Supporters of the Independiente Santa Fe and Atlético Nacional teams collide inside the Nemesio Camacho El Campín stadium during its reopening to the public after being closed by the covid-19 pandemic. DANIEL GARZON / AFP
There was no party. The expected return of the public to the stadiums in Colombia after more than a year of restrictions due to the pandemic was overshadowed this Tuesday by the violence unleashed by the so-called 'barrabravas' both in the stands and on the lawn of the El Campín stadium de Bogotá, during the match between Santa Fe and Nacional de Medellín, one of the most traditional matches in local football. It was the first match with fans in more than 500 days for the club from the capital.
At the end of the first half, which ended in a goalless draw, the fans of both teams clashed and invaded the pitch.
The police took long minutes to control the situation and reported in a preliminary balance two serious injuries, one of them with head trauma.
The unrest delayed the start of the second half of the match for about an hour, which ended with a 1-0 victory for the visitors.
Nacional's supporters force those from Santa Fe to leave the rostrum.DANIEL GARZON / AFP
A video in which it is observed how a Santa Fe fan is brutally attacked with fists and kicks in the head by at least five fans wearing the Nacional shirt - some hooded and wearing masks, which makes it difficult to identify them despite the images -, As well as the photos of the seats splattered with blood, they flooded social networks in what emerged at first as the most serious of several episodes.
“There is no right.
So much enthusiasm to return to Campín to do this.
We reject it and condemn it! ”, The mayor of the capital, Claudia López, who had been at the stadium to do the honor kick, but withdrew before the riots, wrote on her social networks.
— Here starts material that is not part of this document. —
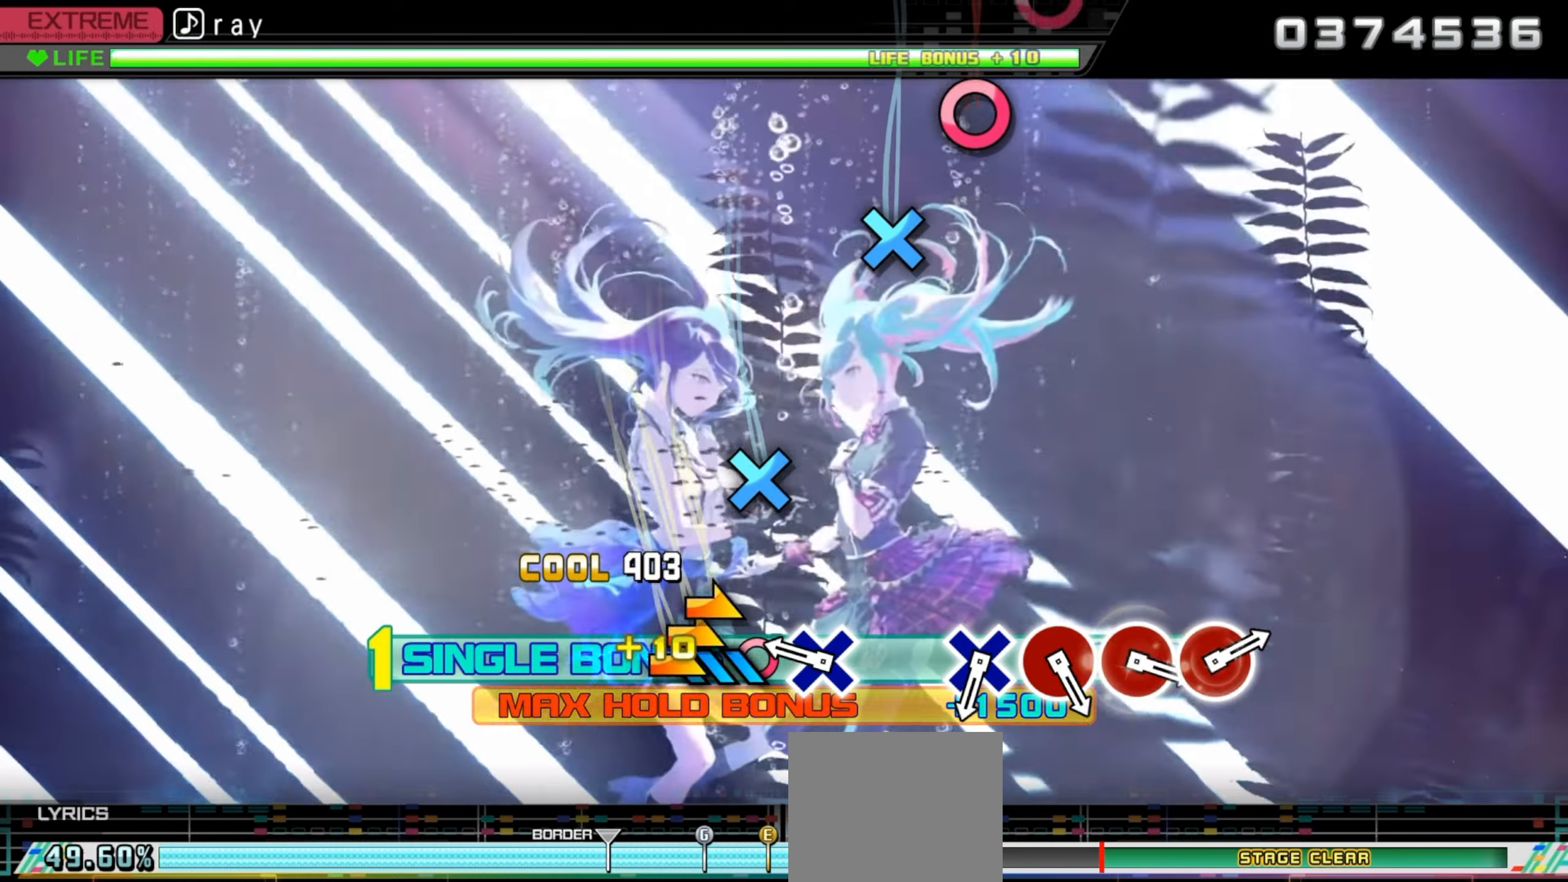
{"buttons": [], "events": [[67, "R1", "up"], [84, "DPAD_RIGHT", "up"], [317, "CROSS", "down"], [450, "CROSS", "up"]]}
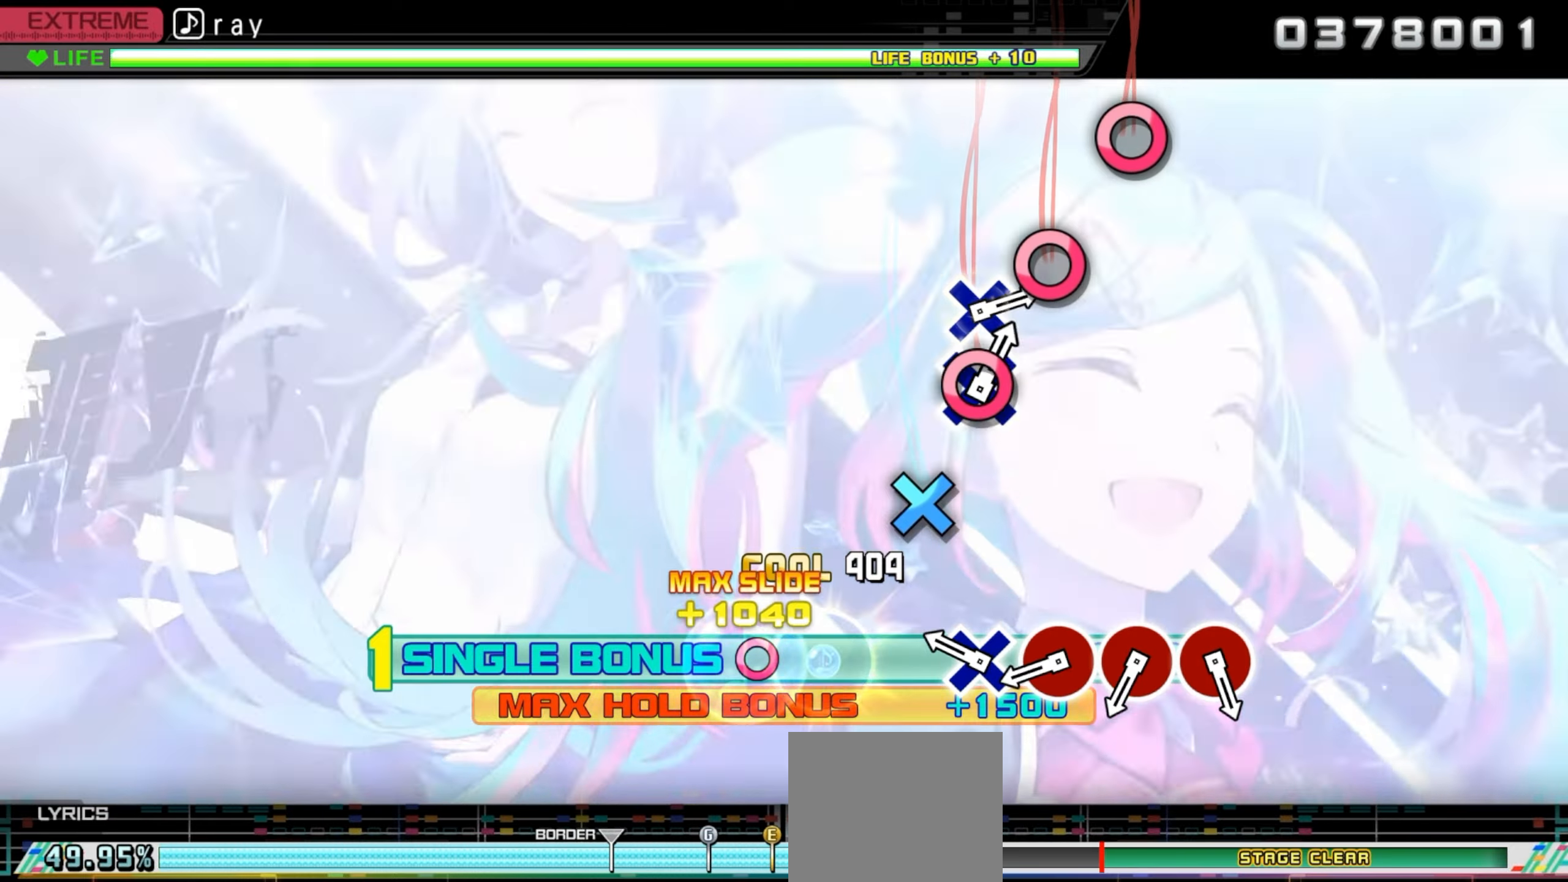
{"buttons": ["CIRCLE"], "events": [[267, "CROSS", "down"], [384, "CROSS", "up"], [500, "CIRCLE", "down"]]}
"The entrance of the public to the stadiums is suspended," the mayor announced around midnight, after the meeting had ended, describing what happened as "unacceptable" and asking for the most severe sanctions.
What misfits and violent fans have done is unacceptable with Bogotá.
We transferred police reinforcements to organize a separate exit to avoid further clashes when evacuating the stadium.
Thus there are no guarantees to have an audience.
We will impose the most severe sanctions pic.twitter.com/hGTxAsJon5
- Claudia López 👍 (@ClaudiaLopez) August 4, 2021
Last May, when Colombia was going through its third wave of infections, the wave of protests against the government of Iván Duque ended up costing the country the headquarters of the Copa América, which was transferred to Brazil.
At that time, several Copa Libertadores club matches were played amid interruptions by tear gas that came from the street, in images that were broadcast live throughout the continent, but without an audience in the stands.
Police help Santa Fe fans leave the stands.